▶ _JOB_
A word-for-word copy of all entries is required, without images.

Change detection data
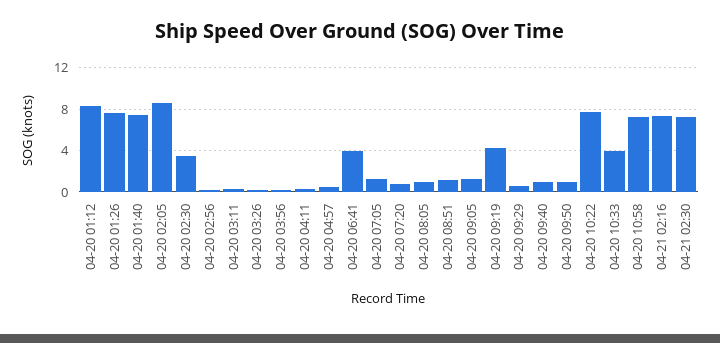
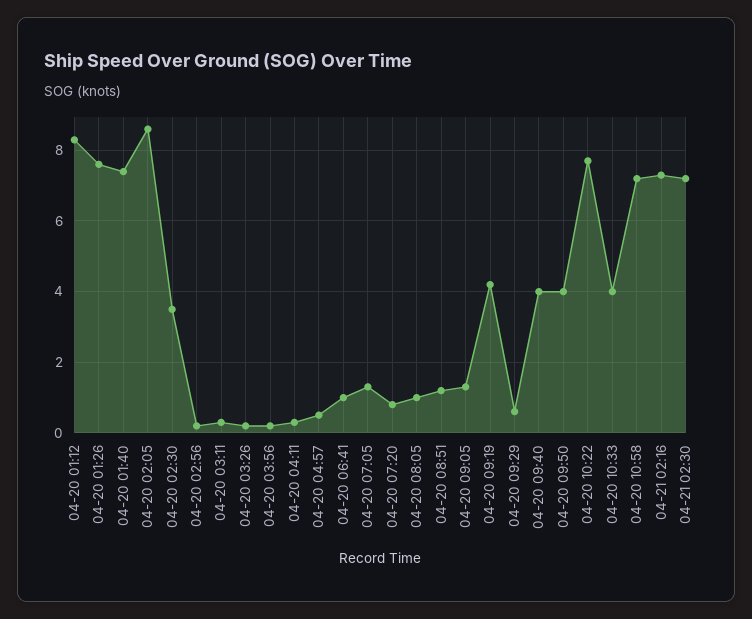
  {
    "04-20 01:12": 8.5,
    "04-20 01:26": 7.5,
    "04-20 01:40": 7.5,
    "04-20 02:05": 8.5,
    "04-20 02:30": 3.5,
    "04-20 02:56": 0,
    "04-20 03:11": 0.5,
    "04-20 03:26": 0,
    "04-20 03:56": 0,
    "04-20 04:11": 0.5,
    "04-20 04:57": 0.5,
-   "04-20 06:41": 4,
+   "04-20 06:41": 1,
    "04-20 07:05": 1.5,
    "04-20 07:20": 1,
    "04-20 08:05": 1,
    "04-20 08:51": 1,
    "04-20 09:05": 1.5,
    "04-20 09:19": 4,
    "04-20 09:29": 0.5,
-   "04-20 09:40": 1,
+   "04-20 09:40": 4,
-   "04-20 09:50": 1,
+   "04-20 09:50": 4,
    "04-20 10:22": 7.5,
    "04-20 10:33": 4,
    "04-20 10:58": 7,
    "04-21 02:16": 7.5,
    "04-21 02:30": 7
  }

▶ _OUTPUT OF THE TASK_
  {
    "04-20 01:12": 8.5,
    "04-20 01:26": 7.5,
    "04-20 01:40": 7.5,
    "04-20 02:05": 8.5,
    "04-20 02:30": 3.5,
    "04-20 02:56": 0,
    "04-20 03:11": 0.5,
    "04-20 03:26": 0,
    "04-20 03:56": 0,
    "04-20 04:11": 0.5,
    "04-20 04:57": 0.5,
-   "04-20 06:41": 4,
+   "04-20 06:41": 1,
    "04-20 07:05": 1.5,
    "04-20 07:20": 1,
    "04-20 08:05": 1,
    "04-20 08:51": 1,
    "04-20 09:05": 1.5,
    "04-20 09:19": 4,
    "04-20 09:29": 0.5,
-   "04-20 09:40": 1,
+   "04-20 09:40": 4,
-   "04-20 09:50": 1,
+   "04-20 09:50": 4,
    "04-20 10:22": 7.5,
    "04-20 10:33": 4,
    "04-20 10:58": 7,
    "04-21 02:16": 7.5,
    "04-21 02:30": 7
  }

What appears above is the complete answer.